DOMRADIO.DE: Denken Sie darüber nach, das anzuzeigen? Denn es gab ja zum Beispiel vor einigen Monaten den Fall im Erzbistum Bamberg, bei dem die AfD im Netz gegen Erzbischof Ludwig Schick vorgegangen ist. Da wurde sogar ein Gerichtsverfahren angeleiert wegen der Kommentare.

Neumeier: Waren bei uns auch Überlegungen, die aber mehr von wohlmeinenden Menschen an uns herangetragen wurden "das sollten wir doch tun". Da haben wir uns gegen entschieden, das ertragen wir. Es ist auch nicht so, dass es jetzt Drohungen gegen die Veranstaltung gab, sondern Beleidigungen, Schmierworte gegen mich oder gegen Menschen hier aus unserer Gemeinde. Aber da haben wir gesagt, "da stehen wir drüber".

DOMRADIO.DE: "Allah unser" hieß die Veranstaltung, würden Sie das Gleiche nochmal so machen?

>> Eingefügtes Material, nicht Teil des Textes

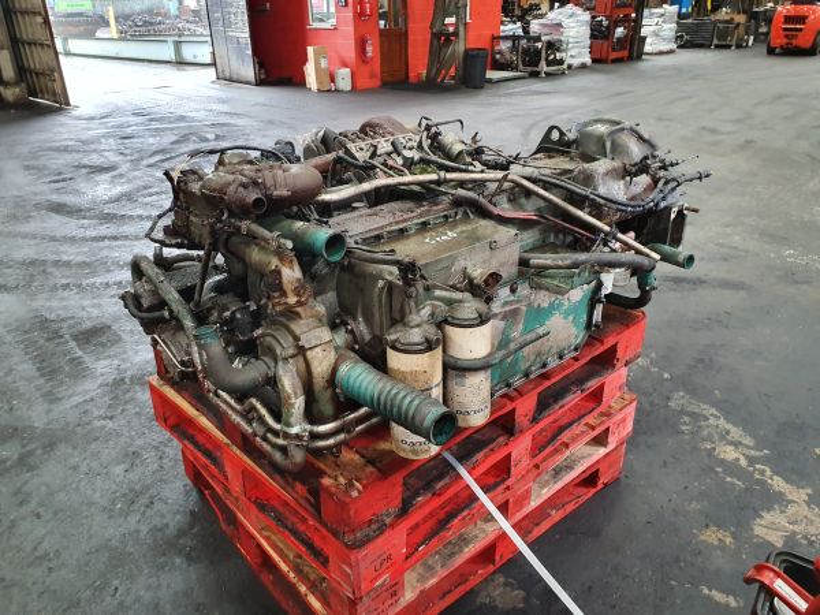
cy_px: 308
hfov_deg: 67.3
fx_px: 616
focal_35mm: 26
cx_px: 410
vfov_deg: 53.1
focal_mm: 4.32
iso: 320
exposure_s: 1/100
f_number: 2.4
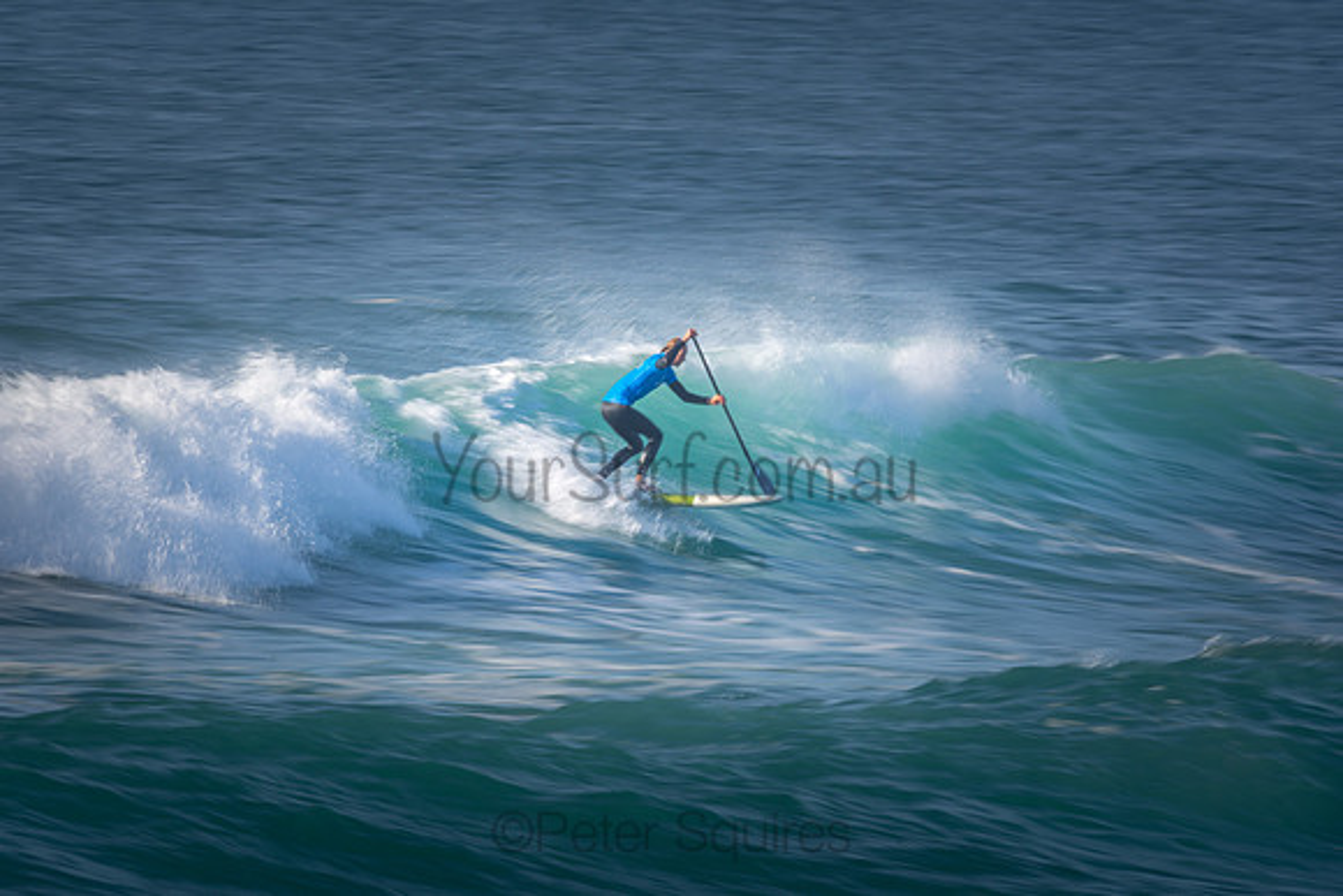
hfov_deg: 2.7
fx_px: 27984
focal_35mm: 750
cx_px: 672
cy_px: 448
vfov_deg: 1.8
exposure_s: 1/30
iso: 100
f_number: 22
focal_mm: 500
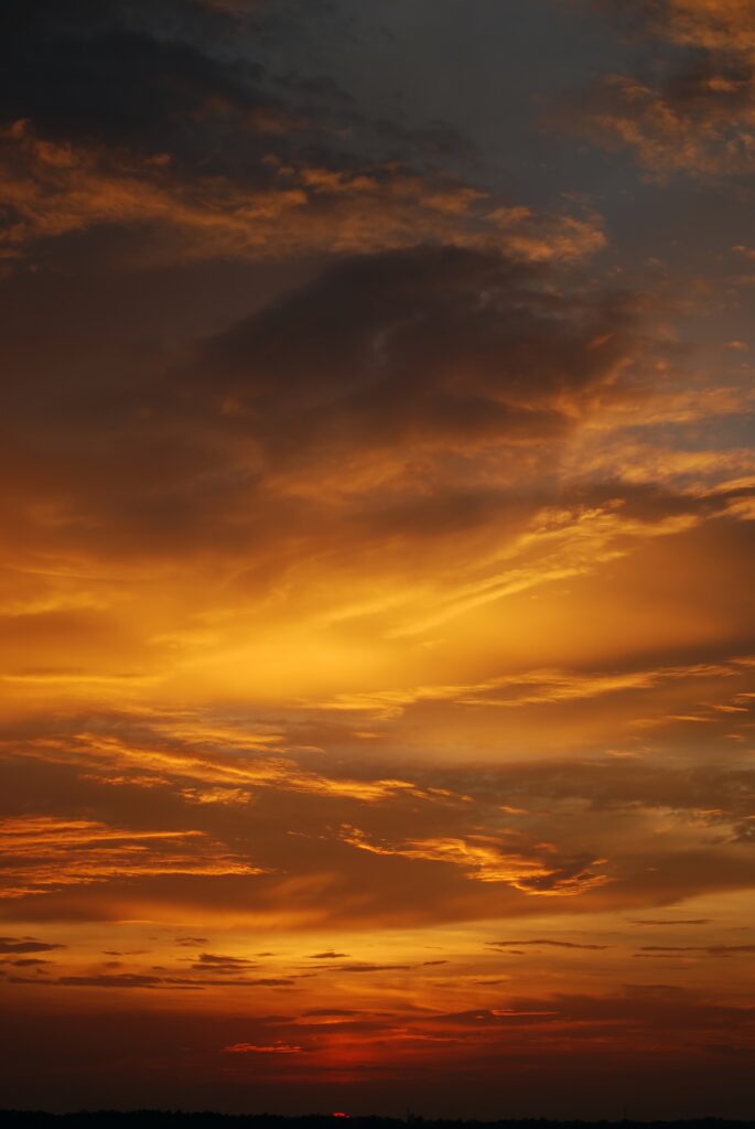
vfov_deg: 24.6
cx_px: 378
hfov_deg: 16.6
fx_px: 2589
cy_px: 564
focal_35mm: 82
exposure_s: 1/125
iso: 100
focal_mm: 55
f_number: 5.6
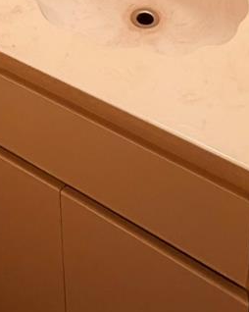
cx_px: 80
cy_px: -232
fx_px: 609
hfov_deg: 23.0
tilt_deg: -17.5
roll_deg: +1.2
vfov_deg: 20.9
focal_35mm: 66
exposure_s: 1/120
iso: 125
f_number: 2.2
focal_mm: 2.22
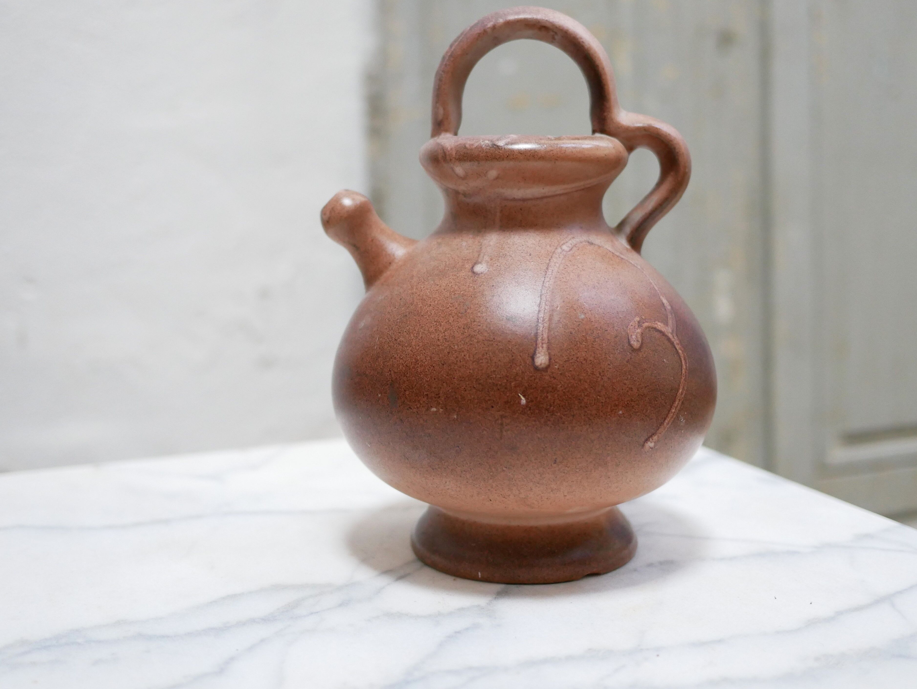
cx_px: 440
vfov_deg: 29.7
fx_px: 1299
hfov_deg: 38.9
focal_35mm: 49
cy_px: 292
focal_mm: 20
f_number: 1.7
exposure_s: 1/60
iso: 1250
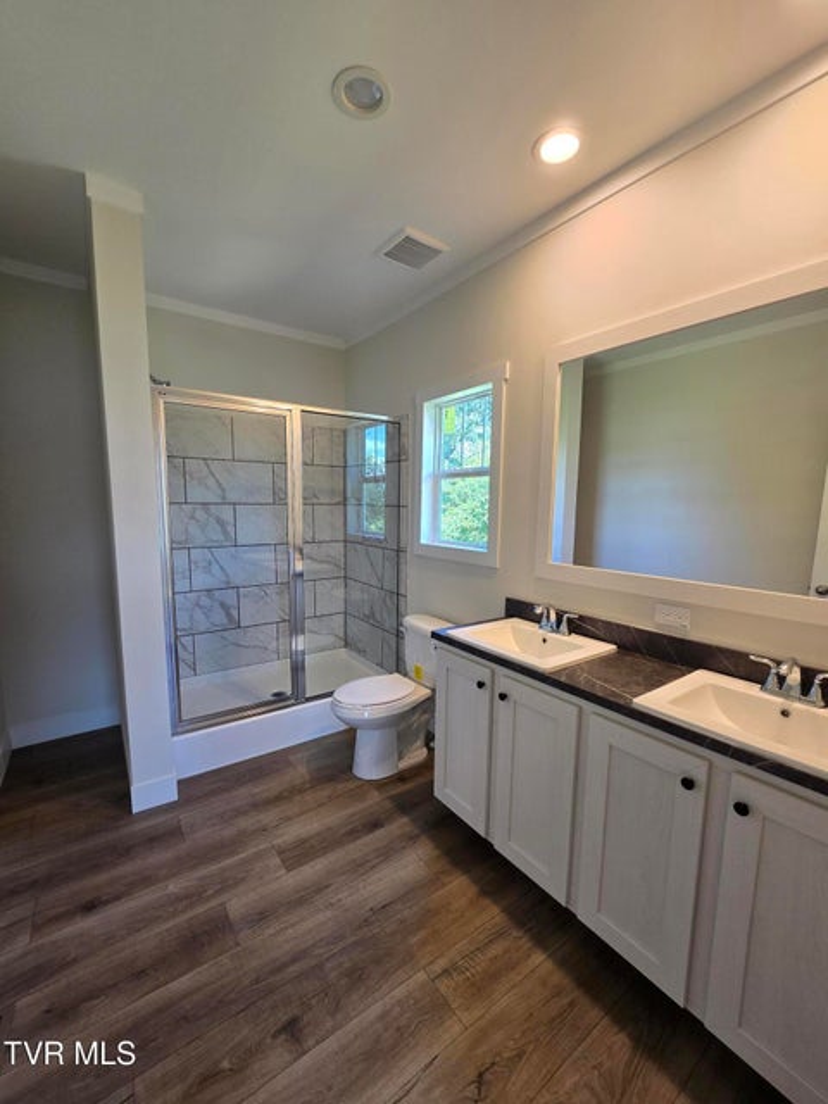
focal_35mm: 13
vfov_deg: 106.2
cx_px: 414
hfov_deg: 89.9
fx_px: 415
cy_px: 552
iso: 50
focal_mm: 2.2
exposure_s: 1/60
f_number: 2.2
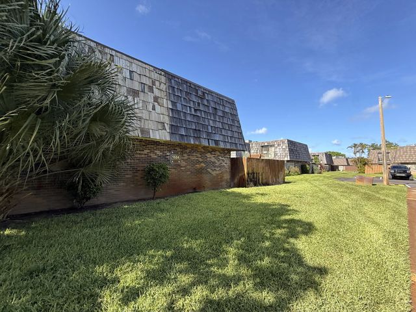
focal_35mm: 14
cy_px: 156
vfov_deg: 85.7
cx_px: 208
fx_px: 168
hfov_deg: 102.1
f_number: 2.2
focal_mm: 2.22
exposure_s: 1/694
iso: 64
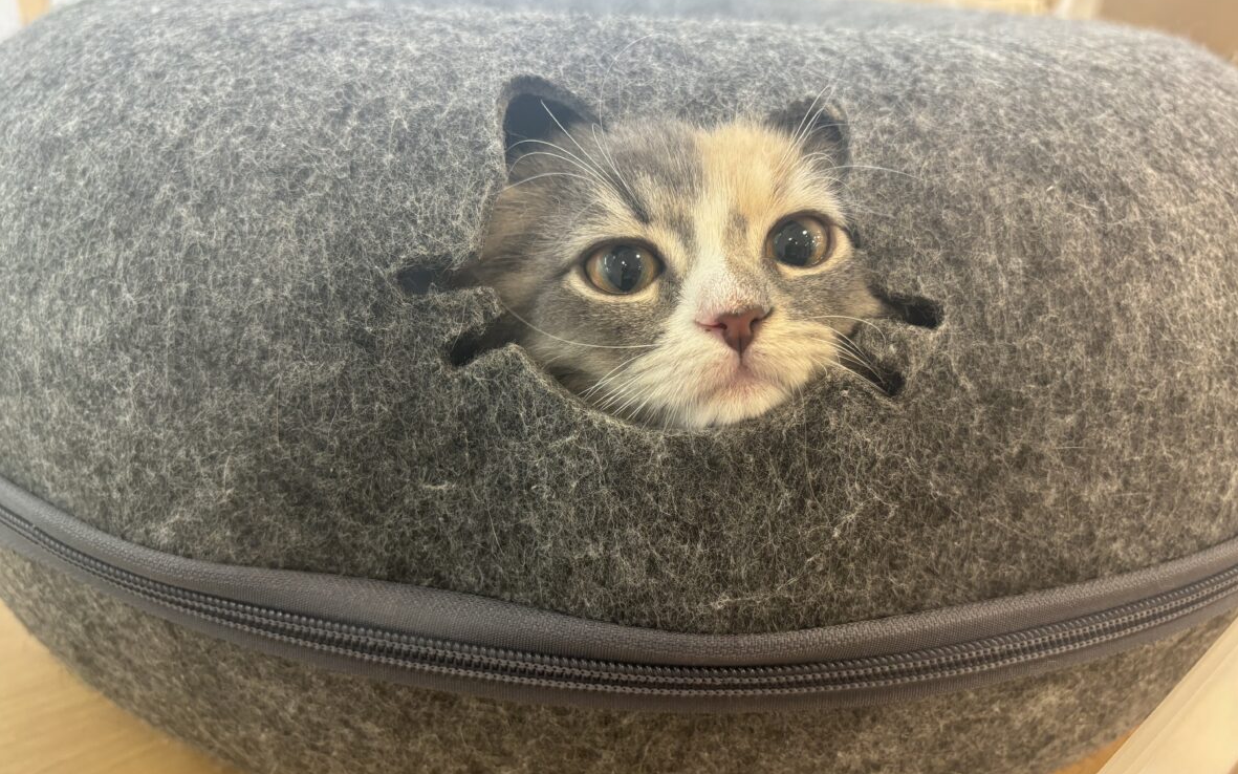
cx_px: 628
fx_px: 945
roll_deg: -2.9
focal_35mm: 28
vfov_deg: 44.5
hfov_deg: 66.5
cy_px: 374
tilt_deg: -23.0
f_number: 1.6
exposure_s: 1/50
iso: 160
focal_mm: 5.96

Neumeier: Ja, durchaus. Wir machen diese Veranstaltungsreihe – das ist ein alternatives Gottesdienstprojekt mit Bistro-Atmosphäre –, um mit provozierenden Titeln Menschen ansprechen zu können, die jetzt nicht regelmäßig in Gottesdienste kommen, die eher weniger kirchlich verbunden sind. Und das sagen uns alle Regeln der Öffentlichkeitsarbeit, dass wir das natürlich nur erreichen können, wenn wir auch Titel haben, die Aufmerksamkeit erwecken.

Das Interview führte Renardo Schlegelmilch.